▶ **Task description**
The complete listing should be restated exactly.

▶ **Supplied information**
※
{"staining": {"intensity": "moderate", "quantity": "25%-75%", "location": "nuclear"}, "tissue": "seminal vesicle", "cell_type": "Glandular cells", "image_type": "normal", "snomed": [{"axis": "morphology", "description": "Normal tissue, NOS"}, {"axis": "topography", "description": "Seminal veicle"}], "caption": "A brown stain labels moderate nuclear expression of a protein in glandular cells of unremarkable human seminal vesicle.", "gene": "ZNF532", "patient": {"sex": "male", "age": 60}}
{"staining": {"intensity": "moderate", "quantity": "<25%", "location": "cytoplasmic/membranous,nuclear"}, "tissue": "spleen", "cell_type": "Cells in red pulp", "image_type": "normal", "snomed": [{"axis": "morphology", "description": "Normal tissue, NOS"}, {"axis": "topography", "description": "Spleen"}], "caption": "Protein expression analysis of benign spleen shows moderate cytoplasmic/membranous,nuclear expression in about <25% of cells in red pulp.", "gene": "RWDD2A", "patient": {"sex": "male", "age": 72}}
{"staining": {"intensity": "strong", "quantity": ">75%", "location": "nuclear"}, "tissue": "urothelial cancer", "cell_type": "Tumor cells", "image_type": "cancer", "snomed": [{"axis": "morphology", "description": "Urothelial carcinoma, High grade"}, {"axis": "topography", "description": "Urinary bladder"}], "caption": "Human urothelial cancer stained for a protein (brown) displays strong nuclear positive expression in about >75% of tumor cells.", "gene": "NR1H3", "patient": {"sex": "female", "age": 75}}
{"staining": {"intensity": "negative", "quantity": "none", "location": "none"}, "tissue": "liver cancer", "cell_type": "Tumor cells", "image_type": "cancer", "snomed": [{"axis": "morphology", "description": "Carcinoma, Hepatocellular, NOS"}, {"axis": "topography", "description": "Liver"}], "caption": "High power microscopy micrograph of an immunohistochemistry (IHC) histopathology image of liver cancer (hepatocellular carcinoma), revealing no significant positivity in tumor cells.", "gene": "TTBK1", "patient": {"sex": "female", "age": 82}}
※
▶ **Response**
{"staining": {"intensity": "moderate", "quantity": "25%-75%", "location": "nuclear"}, "tissue": "seminal vesicle", "cell_type": "Glandular cells", "image_type": "normal", "snomed": [{"axis": "morphology", "description": "Normal tissue, NOS"}, {"axis": "topography", "description": "Seminal veicle"}], "caption": "A brown stain labels moderate nuclear expression of a protein in glandular cells of unremarkable human seminal vesicle.", "gene": "ZNF532", "patient": {"sex": "male", "age": 60}}
{"staining": {"intensity": "moderate", "quantity": "<25%", "location": "cytoplasmic/membranous,nuclear"}, "tissue": "spleen", "cell_type": "Cells in red pulp", "image_type": "normal", "snomed": [{"axis": "morphology", "description": "Normal tissue, NOS"}, {"axis": "topography", "description": "Spleen"}], "caption": "Protein expression analysis of benign spleen shows moderate cytoplasmic/membranous,nuclear expression in about <25% of cells in red pulp.", "gene": "RWDD2A", "patient": {"sex": "male", "age": 72}}
{"staining": {"intensity": "strong", "quantity": ">75%", "location": "nuclear"}, "tissue": "urothelial cancer", "cell_type": "Tumor cells", "image_type": "cancer", "snomed": [{"axis": "morphology", "description": "Urothelial carcinoma, High grade"}, {"axis": "topography", "description": "Urinary bladder"}], "caption": "Human urothelial cancer stained for a protein (brown) displays strong nuclear positive expression in about >75% of tumor cells.", "gene": "NR1H3", "patient": {"sex": "female", "age": 75}}
{"staining": {"intensity": "negative", "quantity": "none", "location": "none"}, "tissue": "liver cancer", "cell_type": "Tumor cells", "image_type": "cancer", "snomed": [{"axis": "morphology", "description": "Carcinoma, Hepatocellular, NOS"}, {"axis": "topography", "description": "Liver"}], "caption": "High power microscopy micrograph of an immunohistochemistry (IHC) histopathology image of liver cancer (hepatocellular carcinoma), revealing no significant positivity in tumor cells.", "gene": "TTBK1", "patient": {"sex": "female", "age": 82}}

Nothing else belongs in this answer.